__INSTRUCTIONS TO FOLLOW__: Extract the text from every row below and copy its lines word for word.

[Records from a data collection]

BEGIN

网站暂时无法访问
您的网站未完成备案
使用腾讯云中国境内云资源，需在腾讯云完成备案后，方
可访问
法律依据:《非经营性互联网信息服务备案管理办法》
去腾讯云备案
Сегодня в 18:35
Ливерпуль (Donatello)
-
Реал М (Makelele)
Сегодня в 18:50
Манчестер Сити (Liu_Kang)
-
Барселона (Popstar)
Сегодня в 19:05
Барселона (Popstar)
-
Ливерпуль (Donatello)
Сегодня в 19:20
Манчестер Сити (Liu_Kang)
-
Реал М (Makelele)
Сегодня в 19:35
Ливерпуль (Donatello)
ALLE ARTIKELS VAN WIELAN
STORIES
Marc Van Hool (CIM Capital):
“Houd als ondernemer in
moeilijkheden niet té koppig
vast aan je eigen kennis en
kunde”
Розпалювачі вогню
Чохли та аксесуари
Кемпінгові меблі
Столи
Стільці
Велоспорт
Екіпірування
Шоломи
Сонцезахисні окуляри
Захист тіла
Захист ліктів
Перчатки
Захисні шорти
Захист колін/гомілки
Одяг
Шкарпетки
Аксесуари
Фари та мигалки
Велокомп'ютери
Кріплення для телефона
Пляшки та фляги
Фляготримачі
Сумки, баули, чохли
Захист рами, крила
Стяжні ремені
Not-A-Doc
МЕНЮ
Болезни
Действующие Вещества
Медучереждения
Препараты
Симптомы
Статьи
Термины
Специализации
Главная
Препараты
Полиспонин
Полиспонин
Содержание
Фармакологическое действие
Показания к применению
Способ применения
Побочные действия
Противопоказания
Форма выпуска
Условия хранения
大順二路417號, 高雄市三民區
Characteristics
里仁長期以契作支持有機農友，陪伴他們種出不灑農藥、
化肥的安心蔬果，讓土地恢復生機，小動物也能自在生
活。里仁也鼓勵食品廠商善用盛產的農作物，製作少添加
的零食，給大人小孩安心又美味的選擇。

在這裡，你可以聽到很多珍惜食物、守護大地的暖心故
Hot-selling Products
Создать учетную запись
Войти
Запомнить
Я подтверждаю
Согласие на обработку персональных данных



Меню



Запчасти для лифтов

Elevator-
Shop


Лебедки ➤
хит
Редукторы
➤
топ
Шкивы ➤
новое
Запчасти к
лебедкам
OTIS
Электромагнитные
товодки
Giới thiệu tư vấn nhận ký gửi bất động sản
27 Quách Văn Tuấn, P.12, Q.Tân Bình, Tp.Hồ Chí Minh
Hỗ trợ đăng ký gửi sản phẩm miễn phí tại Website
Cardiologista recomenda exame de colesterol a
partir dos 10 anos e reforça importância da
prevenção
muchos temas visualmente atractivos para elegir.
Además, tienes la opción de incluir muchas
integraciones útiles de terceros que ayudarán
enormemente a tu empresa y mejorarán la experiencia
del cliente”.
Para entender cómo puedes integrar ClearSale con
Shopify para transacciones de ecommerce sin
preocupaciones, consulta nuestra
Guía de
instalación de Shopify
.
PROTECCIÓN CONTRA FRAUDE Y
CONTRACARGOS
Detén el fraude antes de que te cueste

END

__RESPONSE TO THE EXERCISE__:
网站暂时无法访问
您的网站未完成备案
使用腾讯云中国境内云资源，需在腾讯云完成备案后，方
可访问
法律依据:《非经营性互联网信息服务备案管理办法》
去腾讯云备案
Сегодня в 18:35
Ливерпуль (Donatello)
-
Реал М (Makelele)
Сегодня в 18:50
Манчестер Сити (Liu_Kang)
-
Барселона (Popstar)
Сегодня в 19:05
Барселона (Popstar)
-
Ливерпуль (Donatello)
Сегодня в 19:20
Манчестер Сити (Liu_Kang)
-
Реал М (Makelele)
Сегодня в 19:35
Ливерпуль (Donatello)
ALLE ARTIKELS VAN WIELAN
STORIES
Marc Van Hool (CIM Capital):
“Houd als ondernemer in
moeilijkheden niet té koppig
vast aan je eigen kennis en
kunde”
Розпалювачі вогню
Чохли та аксесуари
Кемпінгові меблі
Столи
Стільці
Велоспорт
Екіпірування
Шоломи
Сонцезахисні окуляри
Захист тіла
Захист ліктів
Перчатки
Захисні шорти
Захист колін/гомілки
Одяг
Шкарпетки
Аксесуари
Фари та мигалки
Велокомп'ютери
Кріплення для телефона
Пляшки та фляги
Фляготримачі
Сумки, баули, чохли
Захист рами, крила
Стяжні ремені
Not-A-Doc
МЕНЮ
Болезни
Действующие Вещества
Медучереждения
Препараты
Симптомы
Статьи
Термины
Специализации
Главная
Препараты
Полиспонин
Полиспонин
Содержание
Фармакологическое действие
Показания к применению
Способ применения
Побочные действия
Противопоказания
Форма выпуска
Условия хранения
大順二路417號, 高雄市三民區
Characteristics
里仁長期以契作支持有機農友，陪伴他們種出不灑農藥、
化肥的安心蔬果，讓土地恢復生機，小動物也能自在生
活。里仁也鼓勵食品廠商善用盛產的農作物，製作少添加
的零食，給大人小孩安心又美味的選擇。

在這裡，你可以聽到很多珍惜食物、守護大地的暖心故
Hot-selling Products
Создать учетную запись
Войти
Запомнить
Я подтверждаю
Согласие на обработку персональных данных



Меню



Запчасти для лифтов

Elevator-
Shop


Лебедки ➤
хит
Редукторы
➤
топ
Шкивы ➤
новое
Запчасти к
лебедкам
OTIS
Электромагнитные
товодки
Giới thiệu tư vấn nhận ký gửi bất động sản
27 Quách Văn Tuấn, P.12, Q.Tân Bình, Tp.Hồ Chí Minh
Hỗ trợ đăng ký gửi sản phẩm miễn phí tại Website
Cardiologista recomenda exame de colesterol a
partir dos 10 anos e reforça importância da
prevenção
muchos temas visualmente atractivos para elegir.
Además, tienes la opción de incluir muchas
integraciones útiles de terceros que ayudarán
enormemente a tu empresa y mejorarán la experiencia
del cliente”.
Para entender cómo puedes integrar ClearSale con
Shopify para transacciones de ecommerce sin
preocupaciones, consulta nuestra
Guía de
instalación de Shopify
.
PROTECCIÓN CONTRA FRAUDE Y
CONTRACARGOS
Detén el fraude antes de que te cueste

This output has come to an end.